Hi all,
This is an invitation to everyone to e-bird from Cheasty Blvd and greenspace King-WA. It would be great to get regular information from that hotspot onto e-bird.
Cheasty has a really nice attribute. It's the only place I've ever been in in Seattle that makes me think I'm in South America. If you find the trail that starts in just to the south of the Park's dump-yard and then wind your way north you will be overlooking a very steep dropoff over the closest thing Cheasty has to a wetland. As you look north you won't see any Aracaries or Motmots, but otherwise it has a very southern feel. Maybe the droughts have accentuated this with all the snags inside the forest and the good work done by volunteers in a restoration-effort has created dead ivy that, stripped of foliage, looks like vines in the Amazon.
Delia and I birded there, Cheasty,--not the Amazon--yesterday and found 29 species, our ebird report is at:
https://ebird.org/hotspot/L2310008
We had noted an adult Coopers Hawk on a snag inside the forest.
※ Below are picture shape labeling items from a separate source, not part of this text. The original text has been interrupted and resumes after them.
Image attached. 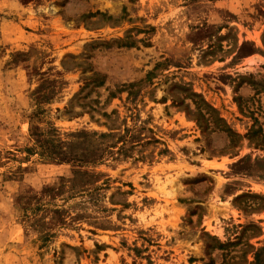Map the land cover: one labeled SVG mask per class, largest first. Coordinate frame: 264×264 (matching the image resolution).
Wrapping results in <instances>:
<instances>
[{
	"label": "rangeland",
	"instance_id": "1",
	"mask_svg": "<svg viewBox=\"0 0 264 264\" xmlns=\"http://www.w3.org/2000/svg\"><path fill=\"white\" fill-rule=\"evenodd\" d=\"M0 264H264V0H0Z\"/></svg>",
	"mask_w": 264,
	"mask_h": 264
},
{
	"label": "trees",
	"instance_id": "2",
	"mask_svg": "<svg viewBox=\"0 0 264 264\" xmlns=\"http://www.w3.org/2000/svg\"><path fill=\"white\" fill-rule=\"evenodd\" d=\"M105 136H106V135L102 134V135H101V138H102V139H103V138H106ZM108 147H109V146L105 147V149H104L105 152L107 151L106 149H107ZM110 147H111V146H110Z\"/></svg>",
	"mask_w": 264,
	"mask_h": 264
}]
</instances>
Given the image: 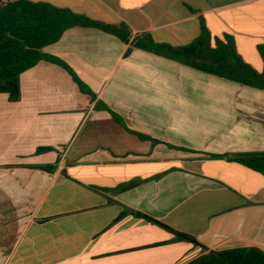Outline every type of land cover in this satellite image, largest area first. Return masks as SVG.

The indefatigable and amazing Ed Deal quickly emailed us with a congratulations and informed us of this bird's parental status, how many eggs were about to hatch where and when. It seems incomprehensible for me to imagine how much organized effort it must take to be in a position to know these things--here's a kudos to Ed Deal and his associates and their ongoing Cooper's Hawk investigations.
Another thing about Cheasty is it reminds me of the good old days when Dave Hutchison had the Flora and Fauna Bookstore in Pioneer Square. He didn't recollect this last time I talked to him but in the 80s he did Important-Bird-Area canvassing there and I remember him telling me how impressed he was with the birds, (at the time I didn't know where it was). He specifically mentioned Black-headed Grosbeak. Next time Dave has books at a WOS meeting, make sure to buy one, what an asset he's been over the years!
But yesterday Delia and I did not hear any sign of Black-headed Grosbeak, and I wonder if they are in a decline pattern, or hopefully we weren't listening very well. Hirundines are past the point of being in decline, we did not see any of what used to be regular foraging swallows overflying the Cheasty canopy. That's in keeping with what appears to this casual observer to be an almost complete Hirundine collapse in Seattle. But to my surprise a night earlier, Delia and I had been walking in Jefferson Park, a stone's throw from Cheasty, and there were good numbers of both Barn Swallows and Violet-greens flying grid patterns over the meadow in numbers that would have seemed completely normal in the 1970s--were we in some wonderful avian Twilight Zone? Or was it Swallow-Brigadoon? I was beside myself with joy, but now I'm afraid to go back there.
In one last comment it was good to see continued Olive-sided Flycatcher presence at Cheasty, and have a good density of Pacific-slope Flycatchers. (We've missed Wilson's Warblers the last two years).
Thanks to the Moderator for not cutting me off here,
Best wishes,
Ed Newbold
ednewbold1 at yahool.com Beacon Hill Seattle (a long way from Cheasty!)